Dès que l’on entend le nom de Jaeger-LeCoultre, on songe immédiatement à son modèle phare, la "Reverso". La maison de la vallée de Joux réalise cependant d’autres modèles dont les raffinements mécaniques séduisent les amateurs de complications de haute précision. La preuve avec cette montre issue d’une série limitée à 175 pièces, adjugée 27 200 €. Son mouvement squelette et son fond saphir permettent d’admirer son calibre équipé d’un quantième perpétuel, avec une réserve de marche de huit jours, une exclusivité de la marque. Elle donne les jours, la date, le mois, indique le jour et la nuit, les phases de la Lune et la réserve de marche. La lecture des informations s’effectue sur des disques transparents tournant sur des parties argentées. Outre ses capacités techniques, la manufacture fait aussi la preuve de sa maîtrise esthétique qui s’illustre même au dos de la montre, où le balancier sert d’axe à une araignée digne d’un astrolabe futuriste sur lequel s’inscrit le nom de la maison. Rappelons que le quantième est un raffinement horloger permettant de donner toujours la bonne date, y compris pour les années bissextiles.

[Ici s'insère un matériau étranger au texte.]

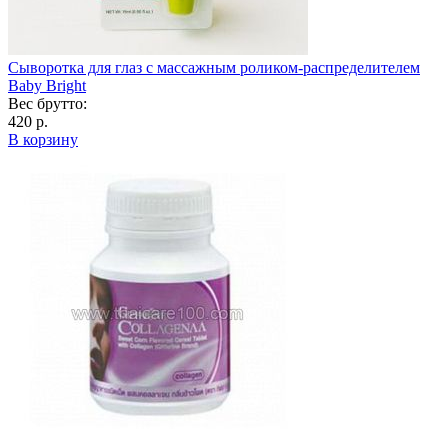
Сыворотка для глаз с массажным роликом-распределителем
Baby Bright
Вес брутто:
420 р.
В корзину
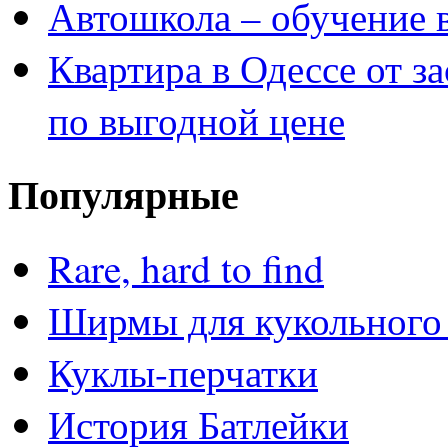
Автошкола – обучение 
Квартира в Одессе от з
по выгодной цене
Популярные
Rare, hard to find
Ширмы для кукольного 
Куклы-перчатки
История Батлейки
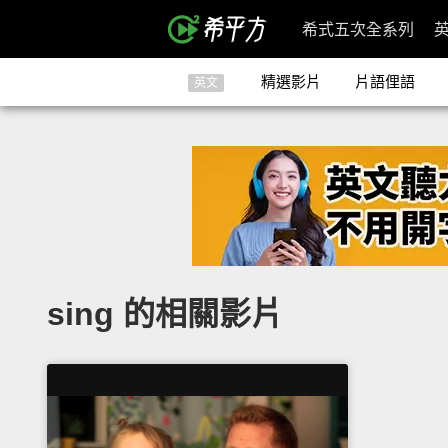
希式五次全系列
精選影片
片語俚語
英文
sing 的相關影片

Samedi 12 mai, salle 16 – Drouot-Richelieu.
Pestel-Debord SVV. M. Guyon.

 

70 000 € frais compris. Reliquaire kota mahongwe-bwete, Gabon, bois, cuivre et laiton, début du XXe siècle, 39 x 16 cm.

Reliquaire kota

L’art africain était le principal pôle d’attraction de cette vente phocéenne, intitulée "Civilisations". Oeuvre d’une grande qualité, ce reliquaire provient de la collection de Jean-Victor Augagneur (1855-1931), médecin chirurgien qui fut en 1920 nommé gouverneur général de l’Afrique équatoriale française. Fondateur des écoles de Fort-Lamy et de Pointe-Noire, il crée en Afrique la première inspection du travail et lutte aussi avec succès contre la maladie du sommeil. Apprécié des missionnaires, Augagneur est également très estimé des ethnies africaines. Pour le remercier de ses services, un chef du village de Batoala, dans la province d’Ogooue Ivindo, au Gabon, lui offre ainsi cette superbe figure. Contrairement aux reliquaires des Fangs, les images kotas travaillées en ronde bosse appartiennent à un style sculptural presque abstrait. Notre spécimen se distingue par un certain réalisme et une rigoureuse stylisation linéaire. Présentant des proportions remarquables, il est encore garni de cuivre, censé repousser les ennemis potentiels. Avec de tels atouts, notre reliquaire était vivement débattu, triplant les estimations en dépit de légers manques et de détériorations à la base. Il va désormais enorgueillir la collection d’un acheteur français.

Marseille, vendredi 4 mai.
Leclere - Maison de ventes aux enchères SVV. M. Rodriguez.